Tips for dispersing statically charged or hydrophobic sample material for particle measurement

The computer is only as smart as its user. We all know this saying and it applies at least as much to high precision, fully automatic analytical instruments, such as the Fritsch Particle Sizer ANALYSETTE 22 NeXT. Even though much is already done automatically here, it is important for the user to know a few tricks and tips, especially with samples that are difficult to disperse, in order to ensure an optimal analysis.

Particle measurement of easy-to-disperse samples

Many samples require special preparation for measurement due to their material properties. If dispersion is necessary to be able to measure the primary particles, wet dispersion is the ideal form for most samples. Preliminary tests must be carried out to check in which way the sample material can be wetted and dispersed. The liquid should wet the solid as spontaneously and completely as possible! In wet dispersion, the sample material is placed in a closed liquid circuit and continuously pumped through the measuring cell. Problem-free samples that are immersed directly in the water surface without much effort and do not have a high fine content can be fed directly into the wet dispersion unit of the ANALYSETTE 22 NeXT as a solid in portions and measured reproducibly. In the case of more strongly bound agglomerates, a preceding ultrasonic treatment of the sample is often helpful.
During the pumping process in the measuring circuit, ultrasound can be coupled in to destroy the agglomerates and obtain individual, separated particles. The additional ultrasound support with the maximum possible power generally shortens the dispersion time considerably.
Samples that are easy to disperse are characterised by low reactivity and simple dissolution behaviour. Prominent examples are sand or aluminium oxide. In the case of sand, only the first phase is critical as a duration, during which the fine fraction detaches from the surface of the coarse particles and enters into the solution. As a result, a turbid solution appears above the coarse-grained sediment. In order not to falsify the final result a representative subsample must be taken, without neglecting sedimented particles. A fine alumina sample is even easier to analyse. Sedimentation or insufficient dispersion usually play no role here.

Task goal =
Rewrite the part of the dispersion tips that opens with the words containing "Samples that are easy" and closes with "no role here.", changing "sand" to "silica sand" throughout.

Dataset entries =
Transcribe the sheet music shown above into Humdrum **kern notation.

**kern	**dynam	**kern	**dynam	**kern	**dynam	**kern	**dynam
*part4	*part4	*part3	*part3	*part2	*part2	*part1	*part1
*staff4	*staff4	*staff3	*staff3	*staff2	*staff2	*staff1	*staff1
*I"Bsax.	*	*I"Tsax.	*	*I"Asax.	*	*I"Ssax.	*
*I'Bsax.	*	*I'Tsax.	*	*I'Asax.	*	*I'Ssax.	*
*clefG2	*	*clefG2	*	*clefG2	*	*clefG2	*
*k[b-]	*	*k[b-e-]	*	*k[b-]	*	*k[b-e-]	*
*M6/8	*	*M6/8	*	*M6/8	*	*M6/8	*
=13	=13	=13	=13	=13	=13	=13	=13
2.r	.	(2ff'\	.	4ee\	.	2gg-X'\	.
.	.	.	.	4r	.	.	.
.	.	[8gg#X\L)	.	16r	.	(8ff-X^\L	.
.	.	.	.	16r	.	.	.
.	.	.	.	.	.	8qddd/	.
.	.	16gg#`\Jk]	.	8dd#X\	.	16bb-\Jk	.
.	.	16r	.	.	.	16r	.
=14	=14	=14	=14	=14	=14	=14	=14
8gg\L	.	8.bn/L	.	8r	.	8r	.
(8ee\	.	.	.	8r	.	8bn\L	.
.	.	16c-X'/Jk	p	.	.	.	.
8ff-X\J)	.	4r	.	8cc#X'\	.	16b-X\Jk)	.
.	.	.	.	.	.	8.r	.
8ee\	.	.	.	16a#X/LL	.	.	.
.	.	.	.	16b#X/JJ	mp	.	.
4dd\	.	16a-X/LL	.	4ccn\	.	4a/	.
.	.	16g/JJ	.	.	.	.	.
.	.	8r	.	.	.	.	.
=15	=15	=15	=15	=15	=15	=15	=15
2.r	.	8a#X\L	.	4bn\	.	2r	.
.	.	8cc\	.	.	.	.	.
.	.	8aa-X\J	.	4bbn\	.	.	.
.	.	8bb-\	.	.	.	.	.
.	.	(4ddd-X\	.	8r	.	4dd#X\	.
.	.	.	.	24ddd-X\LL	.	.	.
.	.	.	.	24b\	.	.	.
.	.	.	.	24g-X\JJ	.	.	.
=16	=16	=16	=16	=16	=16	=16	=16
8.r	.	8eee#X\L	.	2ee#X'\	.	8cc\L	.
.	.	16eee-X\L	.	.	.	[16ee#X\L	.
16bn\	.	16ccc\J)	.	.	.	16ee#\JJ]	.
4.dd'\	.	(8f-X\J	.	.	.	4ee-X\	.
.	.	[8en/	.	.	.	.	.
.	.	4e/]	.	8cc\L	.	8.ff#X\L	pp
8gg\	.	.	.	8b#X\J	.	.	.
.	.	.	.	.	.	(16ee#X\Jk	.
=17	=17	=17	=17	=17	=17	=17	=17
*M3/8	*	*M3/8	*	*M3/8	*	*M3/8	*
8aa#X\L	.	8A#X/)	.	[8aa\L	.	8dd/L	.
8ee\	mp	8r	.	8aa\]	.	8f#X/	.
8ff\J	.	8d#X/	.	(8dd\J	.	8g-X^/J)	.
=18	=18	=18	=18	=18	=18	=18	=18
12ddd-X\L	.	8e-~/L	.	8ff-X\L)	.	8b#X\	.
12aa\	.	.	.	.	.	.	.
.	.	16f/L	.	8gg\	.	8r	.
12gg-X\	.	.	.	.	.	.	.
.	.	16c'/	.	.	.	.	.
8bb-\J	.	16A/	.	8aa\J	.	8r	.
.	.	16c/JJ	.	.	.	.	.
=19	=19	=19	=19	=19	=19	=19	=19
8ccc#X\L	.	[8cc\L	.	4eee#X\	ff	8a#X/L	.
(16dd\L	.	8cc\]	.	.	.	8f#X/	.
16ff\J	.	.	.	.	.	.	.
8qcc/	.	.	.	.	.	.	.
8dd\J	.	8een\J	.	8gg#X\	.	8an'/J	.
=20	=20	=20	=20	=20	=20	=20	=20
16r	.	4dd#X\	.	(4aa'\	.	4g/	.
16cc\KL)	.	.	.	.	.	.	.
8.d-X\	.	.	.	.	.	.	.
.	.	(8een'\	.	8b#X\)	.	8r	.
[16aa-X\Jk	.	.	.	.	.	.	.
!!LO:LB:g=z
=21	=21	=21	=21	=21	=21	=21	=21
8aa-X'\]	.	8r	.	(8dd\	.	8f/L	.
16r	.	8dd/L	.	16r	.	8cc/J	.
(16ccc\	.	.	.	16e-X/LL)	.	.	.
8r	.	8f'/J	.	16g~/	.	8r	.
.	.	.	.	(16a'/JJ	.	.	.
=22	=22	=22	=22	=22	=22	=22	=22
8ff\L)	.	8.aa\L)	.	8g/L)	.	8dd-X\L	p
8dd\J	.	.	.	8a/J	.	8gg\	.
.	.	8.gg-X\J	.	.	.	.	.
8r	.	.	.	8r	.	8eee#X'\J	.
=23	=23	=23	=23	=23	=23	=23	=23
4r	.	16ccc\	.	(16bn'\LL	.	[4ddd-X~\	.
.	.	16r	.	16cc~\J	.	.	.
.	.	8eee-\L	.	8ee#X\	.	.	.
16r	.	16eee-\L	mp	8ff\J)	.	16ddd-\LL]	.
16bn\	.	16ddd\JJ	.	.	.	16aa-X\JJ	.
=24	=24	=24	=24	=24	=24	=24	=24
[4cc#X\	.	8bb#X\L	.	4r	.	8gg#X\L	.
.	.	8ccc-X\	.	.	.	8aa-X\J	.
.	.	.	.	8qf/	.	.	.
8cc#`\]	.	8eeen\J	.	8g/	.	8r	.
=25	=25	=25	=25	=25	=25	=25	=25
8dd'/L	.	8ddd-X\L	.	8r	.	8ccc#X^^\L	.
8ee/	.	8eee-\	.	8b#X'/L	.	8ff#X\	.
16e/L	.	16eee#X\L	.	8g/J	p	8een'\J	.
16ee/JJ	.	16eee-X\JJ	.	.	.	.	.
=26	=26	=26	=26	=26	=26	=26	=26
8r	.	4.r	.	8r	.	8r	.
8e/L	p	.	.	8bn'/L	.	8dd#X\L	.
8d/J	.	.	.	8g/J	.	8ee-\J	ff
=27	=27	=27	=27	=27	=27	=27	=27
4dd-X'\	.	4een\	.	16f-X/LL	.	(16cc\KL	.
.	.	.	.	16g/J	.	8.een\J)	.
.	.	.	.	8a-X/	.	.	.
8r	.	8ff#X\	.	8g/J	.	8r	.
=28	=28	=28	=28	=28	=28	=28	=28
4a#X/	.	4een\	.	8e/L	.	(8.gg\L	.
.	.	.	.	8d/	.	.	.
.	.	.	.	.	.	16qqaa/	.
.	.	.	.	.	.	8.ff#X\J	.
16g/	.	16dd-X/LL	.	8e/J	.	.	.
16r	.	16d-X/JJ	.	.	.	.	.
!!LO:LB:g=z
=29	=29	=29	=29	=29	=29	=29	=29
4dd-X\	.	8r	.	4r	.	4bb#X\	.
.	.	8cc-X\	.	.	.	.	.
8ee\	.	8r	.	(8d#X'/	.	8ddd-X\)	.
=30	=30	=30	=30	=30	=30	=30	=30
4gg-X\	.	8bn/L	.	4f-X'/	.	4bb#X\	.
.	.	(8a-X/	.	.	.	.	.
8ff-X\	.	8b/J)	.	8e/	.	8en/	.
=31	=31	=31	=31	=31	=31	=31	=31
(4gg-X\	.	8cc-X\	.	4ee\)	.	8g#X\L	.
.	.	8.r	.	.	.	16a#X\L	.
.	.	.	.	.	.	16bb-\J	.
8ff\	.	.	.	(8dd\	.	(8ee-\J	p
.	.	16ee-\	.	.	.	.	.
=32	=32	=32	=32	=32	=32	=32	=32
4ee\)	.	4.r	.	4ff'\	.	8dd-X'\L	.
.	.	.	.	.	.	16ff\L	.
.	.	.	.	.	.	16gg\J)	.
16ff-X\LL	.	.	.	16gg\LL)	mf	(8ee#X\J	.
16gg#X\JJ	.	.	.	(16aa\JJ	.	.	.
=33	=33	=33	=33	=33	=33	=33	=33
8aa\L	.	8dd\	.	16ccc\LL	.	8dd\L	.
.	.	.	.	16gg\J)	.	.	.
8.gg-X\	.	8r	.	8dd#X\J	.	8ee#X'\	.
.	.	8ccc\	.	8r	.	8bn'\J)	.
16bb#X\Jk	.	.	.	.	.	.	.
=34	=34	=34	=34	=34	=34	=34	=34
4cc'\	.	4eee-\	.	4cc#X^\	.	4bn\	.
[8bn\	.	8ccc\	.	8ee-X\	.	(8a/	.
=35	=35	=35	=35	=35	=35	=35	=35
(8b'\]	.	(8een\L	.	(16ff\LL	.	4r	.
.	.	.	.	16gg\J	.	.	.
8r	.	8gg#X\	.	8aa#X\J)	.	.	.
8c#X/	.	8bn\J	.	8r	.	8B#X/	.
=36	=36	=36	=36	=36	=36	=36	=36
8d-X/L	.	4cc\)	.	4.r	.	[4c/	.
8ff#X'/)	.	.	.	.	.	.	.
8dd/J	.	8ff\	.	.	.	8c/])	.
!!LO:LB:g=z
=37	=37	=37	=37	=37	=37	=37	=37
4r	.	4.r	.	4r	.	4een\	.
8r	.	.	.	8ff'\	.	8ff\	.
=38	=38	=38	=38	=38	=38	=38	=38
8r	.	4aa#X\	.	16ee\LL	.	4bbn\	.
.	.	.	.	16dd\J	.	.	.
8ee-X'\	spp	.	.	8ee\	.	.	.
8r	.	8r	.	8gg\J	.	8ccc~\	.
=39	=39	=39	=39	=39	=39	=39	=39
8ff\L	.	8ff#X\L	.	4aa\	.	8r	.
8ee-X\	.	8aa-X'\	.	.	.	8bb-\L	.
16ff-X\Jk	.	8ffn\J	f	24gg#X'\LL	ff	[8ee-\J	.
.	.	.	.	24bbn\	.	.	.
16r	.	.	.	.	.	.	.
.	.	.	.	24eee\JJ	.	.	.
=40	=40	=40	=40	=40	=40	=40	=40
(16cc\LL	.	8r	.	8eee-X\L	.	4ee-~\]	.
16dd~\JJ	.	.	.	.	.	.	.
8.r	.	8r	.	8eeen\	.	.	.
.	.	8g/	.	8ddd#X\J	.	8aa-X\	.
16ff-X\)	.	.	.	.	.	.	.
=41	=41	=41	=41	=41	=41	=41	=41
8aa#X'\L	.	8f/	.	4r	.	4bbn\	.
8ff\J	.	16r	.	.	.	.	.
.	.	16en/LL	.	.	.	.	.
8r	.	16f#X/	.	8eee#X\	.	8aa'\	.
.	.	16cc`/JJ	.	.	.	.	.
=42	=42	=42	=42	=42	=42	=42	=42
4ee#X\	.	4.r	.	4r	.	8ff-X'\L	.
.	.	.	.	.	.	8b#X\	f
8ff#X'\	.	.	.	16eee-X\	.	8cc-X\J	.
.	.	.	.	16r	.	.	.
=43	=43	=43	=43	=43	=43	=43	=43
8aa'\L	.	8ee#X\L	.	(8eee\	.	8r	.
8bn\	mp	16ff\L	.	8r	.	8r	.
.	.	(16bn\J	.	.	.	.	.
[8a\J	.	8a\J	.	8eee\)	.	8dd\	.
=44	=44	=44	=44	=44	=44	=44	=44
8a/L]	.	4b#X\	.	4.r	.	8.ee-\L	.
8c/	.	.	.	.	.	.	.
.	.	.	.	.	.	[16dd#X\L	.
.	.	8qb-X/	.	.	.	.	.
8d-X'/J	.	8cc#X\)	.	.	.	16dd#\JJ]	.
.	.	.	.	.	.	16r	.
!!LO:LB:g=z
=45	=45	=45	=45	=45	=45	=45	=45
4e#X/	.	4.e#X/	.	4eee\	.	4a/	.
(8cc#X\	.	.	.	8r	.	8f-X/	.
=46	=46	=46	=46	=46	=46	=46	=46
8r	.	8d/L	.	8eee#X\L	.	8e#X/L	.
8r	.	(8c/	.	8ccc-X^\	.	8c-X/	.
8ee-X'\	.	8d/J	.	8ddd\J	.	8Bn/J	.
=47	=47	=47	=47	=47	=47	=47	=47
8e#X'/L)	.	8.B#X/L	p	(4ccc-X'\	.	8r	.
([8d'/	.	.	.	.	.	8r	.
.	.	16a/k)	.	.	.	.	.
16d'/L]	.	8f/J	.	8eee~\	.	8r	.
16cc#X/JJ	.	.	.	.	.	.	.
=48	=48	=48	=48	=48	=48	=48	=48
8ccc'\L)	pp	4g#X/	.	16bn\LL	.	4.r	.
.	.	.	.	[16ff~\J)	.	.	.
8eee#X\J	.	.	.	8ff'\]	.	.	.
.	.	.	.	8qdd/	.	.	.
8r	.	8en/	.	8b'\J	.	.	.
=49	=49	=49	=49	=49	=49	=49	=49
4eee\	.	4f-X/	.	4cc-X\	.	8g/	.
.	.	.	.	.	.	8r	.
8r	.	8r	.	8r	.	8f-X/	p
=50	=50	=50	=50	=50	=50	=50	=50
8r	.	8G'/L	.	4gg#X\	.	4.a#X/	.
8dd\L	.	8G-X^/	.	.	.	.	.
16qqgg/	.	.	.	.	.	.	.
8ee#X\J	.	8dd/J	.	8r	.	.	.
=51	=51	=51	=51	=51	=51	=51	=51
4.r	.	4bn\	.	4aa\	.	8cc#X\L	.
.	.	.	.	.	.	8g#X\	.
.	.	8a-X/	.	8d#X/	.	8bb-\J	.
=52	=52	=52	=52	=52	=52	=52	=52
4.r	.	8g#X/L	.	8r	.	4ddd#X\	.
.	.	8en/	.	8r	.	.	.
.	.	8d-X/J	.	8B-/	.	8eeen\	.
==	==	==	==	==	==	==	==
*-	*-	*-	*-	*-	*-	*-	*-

Solution for this problem =
Samples that are easy to disperse are characterised by low reactivity and simple dissolution behaviour. Prominent examples are silica sand or aluminium oxide. In the case of silica sand, only the first phase is critical as a duration, during which the fine fraction detaches from the surface of the coarse particles and enters into the solution. As a result, a turbid solution appears above the coarse-grained sediment. In order not to falsify the final result a representative subsample must be taken, without neglecting sedimented particles. A fine alumina sample is even easier to analyse. Sedimentation or insufficient dispersion usually play no role here.